The Adagio is made up of three parts. After an eight-bar introduction, carried only by the figured bass made up of organ and deep pizzicato strings, the high strings begin with an elegiac, melancholy melody that consists mainly of descending motifs and is sequenced several times . This part is repeated. This is followed by a cadenza-like middle section in which a solo violin enters into dialogue with the resting figured bass. The final third part is a variation of the first part (including the introduction) with several short appearances by the solo violin and a passionate upswing by the string ensemble towards the end.

The length of the piece (duration 7–12 minutes) shows that it can hardly be a real sonata movement by Albinoni; Above all, however, it is the (late) romantic style that clearly refers the work to the 19th or 20th century. Both melodically and harmonically, it is more reminiscent of Puccini or Mascagni than Albinoni. The main theme (which was already contained in Giazotto's presumed source) also shows a striking resemblance to a passage from the first movement of Mozart's Horn Concerto in E flat major KV 495 and to the theme of the second movement ( Adagio sostenuto ) from Piano Trio No. 1 in E flat - Major op. 33 by Louise Farrenc . The descending melodic line can also be found in the Adagio ma non troppo (Arioso dolente) of the 3rd movement of Beethoven's Piano Sonata No. 31 in A flat major, Op. 110 .

Effect and reception

Although the Adagio is stylistically very different from Albinoni's real works, it made a major contribution to the rediscovery of this baroque composer, largely forgotten for two centuries.

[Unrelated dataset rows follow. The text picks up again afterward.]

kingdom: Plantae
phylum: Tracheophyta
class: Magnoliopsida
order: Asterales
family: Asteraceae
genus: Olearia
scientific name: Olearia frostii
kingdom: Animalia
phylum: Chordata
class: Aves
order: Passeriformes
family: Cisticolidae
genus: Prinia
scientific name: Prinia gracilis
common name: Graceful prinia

Numerous chamber orchestras and ensembles have included it in their repertoire and recorded it on record or CD, often in combination with other works by Albinoni. There were also arrangements for a wide variety of line-ups (from brass ensembles to guitar solos). Even rock bands attacked the piece and adapted it in their style, such. B. Ekseption (1970), Renaissance (1974), The Doors (1978), Yngwie Malmsteen (1984) or Muse (2006). It has also been used in several films, including The Trial (1962), Red Sun (1970), Everyone for Himself and God Against All (1974), Rollerball (1975), Moon Base Alpha 1 (Season 1, Episode 23, 1976), Gallipoli (1981), Flashdance (1983), Welcome to Sarajevo (1997), Raus aus Åmål (1998) and Manchester by the Sea (2016).

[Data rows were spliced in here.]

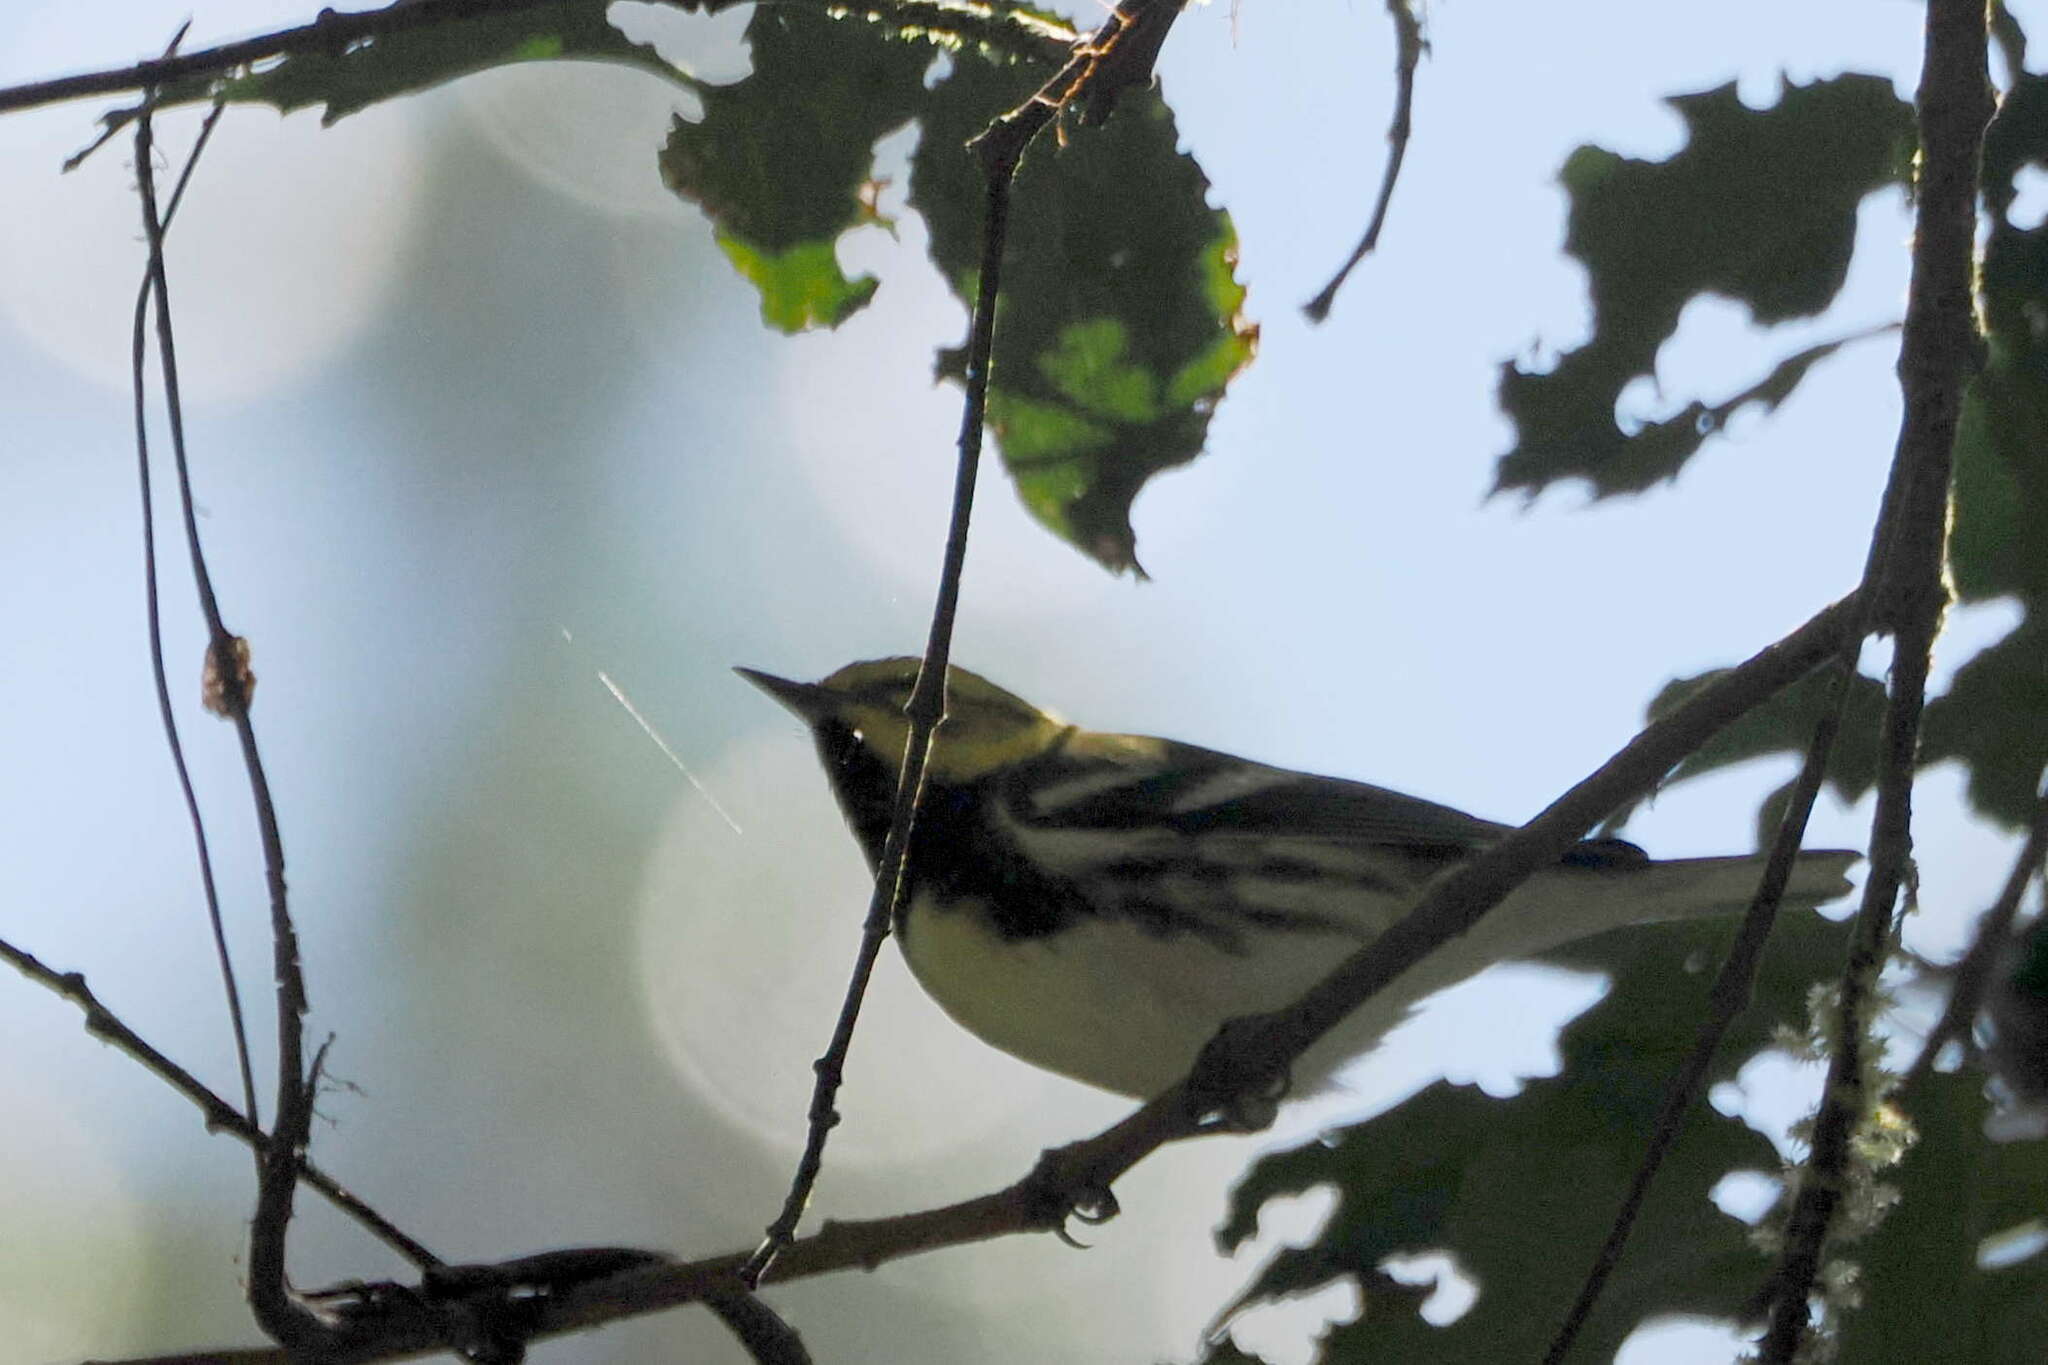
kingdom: Animalia
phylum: Chordata
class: Aves
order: Passeriformes
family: Parulidae
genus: Setophaga
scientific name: Setophaga virens
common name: Black-throated green warbler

The Adagio is now one of the best-known and most popular pieces of “classical music” and is included in most compilations of baroque “hits”. According to the assessment of the musicologists Wulf Dieter Lugert and Volker Schütz from 1998, Giazotto “as the copyright composer of the piece is by far the most earning contemporary composer of the last 50 years”.

Individual evidence

  1. See the facsimile of the title page .
  2. See the facsimile of the preface .
  3. ^ Letter from the Sächsische Landesbibliothek Dresden dated January 14, 1998, quoted in: Wulf Dieter Lugert, Volker Schütz: "Adagio à la Albinoni", Praxis des Musikunterrichts 53 (February 1998), p. 13.
  4. ^ Letter from the Saxon State Library in Dresden (subject librarian Marina Lang) dated September 24, 1990, reproduced as a facsimile in Lugert / Schütz (1998), p. 15.
  5. Nicola Schneider: La tradizione delle opere di Tomaso Albinoni a Dresda , tesi di laurea specialistica, Facoltà di musicologia dell'Università degli studi di Pavia, Cremona 2007, pp. 181f.
  6. ^ Facsimile and transcription in Schneider (2007), pp. 184 and 188; New set on IMSLP .
  7. In a copy of the 1st edition of the Adagios in the library of the Milan Conservatory there is a handwritten note by Giazotto that the fragments are being kept in the “Biblioteca Statale di Lipsia ”, ie in Leipzig (Schneider 2007, p. 186f.). Unclear and unverifiable sources are also found in other publications by Giazotto (examples ibid., P. 186).
  8. ↑ The fact that Giazotto no longer incorporated the fragment into his Albinoni catalog raisonné, although he would have had five years before the book went to print, could indicate that he himself had doubts about its authenticity - or knew that it was inauthentic.
  9. Horn solo in bars 97–100 and 105–108; see. Score on IMSLP , audio sample on YouTube .
  10. See audio sample on YouTube .
  11. See audio sample on YouTube .
  12. Lugert / Schütz (1998), p. 13.